Wesley, querendo sublinhar a importância da Bíblia, para descobrir Cristo e a Salvação, disse: “Eu não tenho receio de revelar os meus pensamentos mais íntimos aos homens sinceros e sensatos. Eu tenho pensado que sou uma criatura de um dia, passando pela vida como uma flecha através do ar. Sou um espírito vindo de Deus e que para ele voltará; espírito apenas pairando sobre o grande abismo, até que daqui a uns poucos momentos eu não seja mais visto e entre numa eternidade imutável! Quero saber uma coisa – o caminho para o céu; como desembarcar-me com segurança naquela praia feliz. O próprio Deus condescendeu em ensinar o caminho; para este fim, ele veio do céu. Ele o escreveu em um livro. Oh! Dá-me esse livro! Por qualquer preço, dá-me o livro de Deus! Eu o tenho. Aqui há conhecimento suficiente para mim. Seja eu o homem de um livro. De modo que estou distante dos costumes atarefados dos homens. Eu me assento a sós: somente Deus está aqui. Em sua presença abro e leio o seu livro; para este fim achar o caminho do céu. Há alguma dúvida a respeito do significado daquilo que leio? Parece alguma coisa difícil ou intricada? Ergo o meu coração ao Pai das luzes: “Senhor, não é a tua palavra, se alguém necessita de sabedoria peça a Deus? Tu dás liberalmente e não lanças em rosto. Tu disseste: se alguém quiser fazer a tua vontade, ele a conhecerá. Eu quero fazê-la, dá que eu conheça a tua vontade.” Eu então pesquiso e considero as passagens paralelas das Escrituras, “comparando as coisas espirituais com as espirituais.” E então medito com toda a atenção e sinceridade de que é capaz a minha mente. Se ainda persiste alguma dúvida, consulto aqueles que são experimentados nas coisas de Deus e, então, os escritos que estavam quase mortos, ainda falam. E o que assim aprendo, isso ensino. – Prefácio aos Sermões, 5 (S, 1, 31-32).

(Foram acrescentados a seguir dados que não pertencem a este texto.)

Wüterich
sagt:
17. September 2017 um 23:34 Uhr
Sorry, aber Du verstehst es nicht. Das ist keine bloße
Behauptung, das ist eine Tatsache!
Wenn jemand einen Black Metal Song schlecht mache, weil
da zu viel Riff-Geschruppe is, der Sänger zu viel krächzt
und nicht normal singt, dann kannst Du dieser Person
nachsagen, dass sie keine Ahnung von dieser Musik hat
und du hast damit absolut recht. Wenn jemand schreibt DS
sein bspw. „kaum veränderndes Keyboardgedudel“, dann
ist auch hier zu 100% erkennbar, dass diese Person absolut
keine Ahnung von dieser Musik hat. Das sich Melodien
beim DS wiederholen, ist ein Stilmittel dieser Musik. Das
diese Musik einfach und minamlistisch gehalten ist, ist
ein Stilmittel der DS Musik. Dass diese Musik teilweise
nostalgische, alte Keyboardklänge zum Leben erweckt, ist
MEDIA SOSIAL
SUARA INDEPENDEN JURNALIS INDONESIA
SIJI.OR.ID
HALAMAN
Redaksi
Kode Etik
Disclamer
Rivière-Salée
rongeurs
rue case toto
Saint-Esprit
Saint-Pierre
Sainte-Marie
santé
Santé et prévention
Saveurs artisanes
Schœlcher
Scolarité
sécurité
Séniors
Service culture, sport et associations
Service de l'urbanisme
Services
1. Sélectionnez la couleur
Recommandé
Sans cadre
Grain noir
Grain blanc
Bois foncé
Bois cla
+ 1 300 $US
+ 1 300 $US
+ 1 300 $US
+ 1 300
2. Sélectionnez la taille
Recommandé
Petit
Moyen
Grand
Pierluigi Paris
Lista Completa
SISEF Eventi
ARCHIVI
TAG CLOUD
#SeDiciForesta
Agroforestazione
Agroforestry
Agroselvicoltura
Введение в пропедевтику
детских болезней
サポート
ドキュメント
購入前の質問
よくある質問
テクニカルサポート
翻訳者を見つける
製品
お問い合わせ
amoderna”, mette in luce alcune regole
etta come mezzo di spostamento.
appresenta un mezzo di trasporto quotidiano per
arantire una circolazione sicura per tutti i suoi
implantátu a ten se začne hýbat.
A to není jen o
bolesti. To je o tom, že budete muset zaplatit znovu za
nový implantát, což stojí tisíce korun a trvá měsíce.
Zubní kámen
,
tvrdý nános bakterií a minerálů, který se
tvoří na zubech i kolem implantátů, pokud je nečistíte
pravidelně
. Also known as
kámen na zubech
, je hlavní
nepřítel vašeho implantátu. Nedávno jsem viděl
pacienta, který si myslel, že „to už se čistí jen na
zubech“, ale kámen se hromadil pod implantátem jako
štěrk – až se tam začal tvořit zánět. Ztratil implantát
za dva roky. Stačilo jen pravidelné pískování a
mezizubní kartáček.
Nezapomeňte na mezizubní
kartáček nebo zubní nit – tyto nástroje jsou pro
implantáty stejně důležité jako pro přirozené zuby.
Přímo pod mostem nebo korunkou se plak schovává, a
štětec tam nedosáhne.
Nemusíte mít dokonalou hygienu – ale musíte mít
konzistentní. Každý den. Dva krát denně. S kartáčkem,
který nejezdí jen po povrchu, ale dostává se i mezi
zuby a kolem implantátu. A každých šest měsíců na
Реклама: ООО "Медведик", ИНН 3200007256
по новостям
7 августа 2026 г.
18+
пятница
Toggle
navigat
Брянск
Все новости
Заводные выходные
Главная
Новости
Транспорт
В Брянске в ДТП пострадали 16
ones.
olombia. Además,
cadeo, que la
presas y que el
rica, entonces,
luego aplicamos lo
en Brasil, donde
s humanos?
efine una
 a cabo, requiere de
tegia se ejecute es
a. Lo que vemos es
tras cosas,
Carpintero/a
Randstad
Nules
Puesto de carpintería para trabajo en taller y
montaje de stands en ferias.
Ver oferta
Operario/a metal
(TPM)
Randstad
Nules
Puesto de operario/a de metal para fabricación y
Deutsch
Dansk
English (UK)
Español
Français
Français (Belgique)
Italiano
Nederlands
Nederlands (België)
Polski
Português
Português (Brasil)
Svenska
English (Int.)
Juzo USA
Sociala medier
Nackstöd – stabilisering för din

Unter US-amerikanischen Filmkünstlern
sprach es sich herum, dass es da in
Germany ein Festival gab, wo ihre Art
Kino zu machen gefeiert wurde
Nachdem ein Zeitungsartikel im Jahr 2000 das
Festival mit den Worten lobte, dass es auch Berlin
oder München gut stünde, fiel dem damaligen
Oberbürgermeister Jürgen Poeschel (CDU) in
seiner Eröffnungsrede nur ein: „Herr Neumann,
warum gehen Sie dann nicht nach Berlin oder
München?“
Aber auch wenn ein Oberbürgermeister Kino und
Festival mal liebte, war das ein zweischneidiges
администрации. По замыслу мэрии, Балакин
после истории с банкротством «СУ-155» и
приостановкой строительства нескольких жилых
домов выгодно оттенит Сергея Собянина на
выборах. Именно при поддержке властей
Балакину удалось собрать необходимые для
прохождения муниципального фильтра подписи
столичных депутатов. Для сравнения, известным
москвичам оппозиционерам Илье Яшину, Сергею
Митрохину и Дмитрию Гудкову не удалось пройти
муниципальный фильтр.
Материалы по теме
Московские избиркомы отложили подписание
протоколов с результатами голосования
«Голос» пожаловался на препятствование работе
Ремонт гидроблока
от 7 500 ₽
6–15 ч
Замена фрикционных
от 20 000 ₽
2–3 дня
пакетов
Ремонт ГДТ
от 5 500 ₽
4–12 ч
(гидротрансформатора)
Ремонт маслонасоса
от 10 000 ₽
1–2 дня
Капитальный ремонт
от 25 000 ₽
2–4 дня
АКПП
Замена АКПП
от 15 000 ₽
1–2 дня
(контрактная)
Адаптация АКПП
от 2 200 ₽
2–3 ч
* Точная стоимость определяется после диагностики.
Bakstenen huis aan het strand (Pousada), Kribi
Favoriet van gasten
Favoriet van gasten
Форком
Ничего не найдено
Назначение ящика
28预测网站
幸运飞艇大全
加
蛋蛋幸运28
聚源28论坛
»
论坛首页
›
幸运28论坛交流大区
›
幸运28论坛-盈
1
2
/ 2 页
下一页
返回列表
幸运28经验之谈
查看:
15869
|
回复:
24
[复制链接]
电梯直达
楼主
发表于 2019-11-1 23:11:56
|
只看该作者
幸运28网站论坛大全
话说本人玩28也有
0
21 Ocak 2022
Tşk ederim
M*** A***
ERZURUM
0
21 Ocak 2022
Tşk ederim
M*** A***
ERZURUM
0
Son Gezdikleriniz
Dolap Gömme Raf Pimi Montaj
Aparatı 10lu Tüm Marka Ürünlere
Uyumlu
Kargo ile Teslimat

Hoje, nos defrontamos com teologias, afirmações doutrinárias de toda ordem, sem qualquer fundamentação bíblica. Pessoas que se dizem cristãs afirmam, por exemplo, que um crente não fica doente, desconhecendo infinidades de textos bíblicos (cf. Fp 2.25-29; 2Co12.7-9; Jó 2.9-10). Outros afirmam a fé positiva, como se houvesse fé que não fosse positiva, e com isso afirmam que não se deve, ao orar, dizer: “faça-se a tua vontade, ó Pai!” Ou seja, você crê, é uma promessa, nada de dizer que Deus faça a vontade dele, você afirma que é da vontade de Deus, e Ele o fará. Em síntese, você dá ordem e Deus obedece. Se este princípio fosse verdade, Jesus teria ensinado errado (cf. Mt 26.42; Mt 6.10; Ef 5.15-17), assim como o Apóstolo Paulo.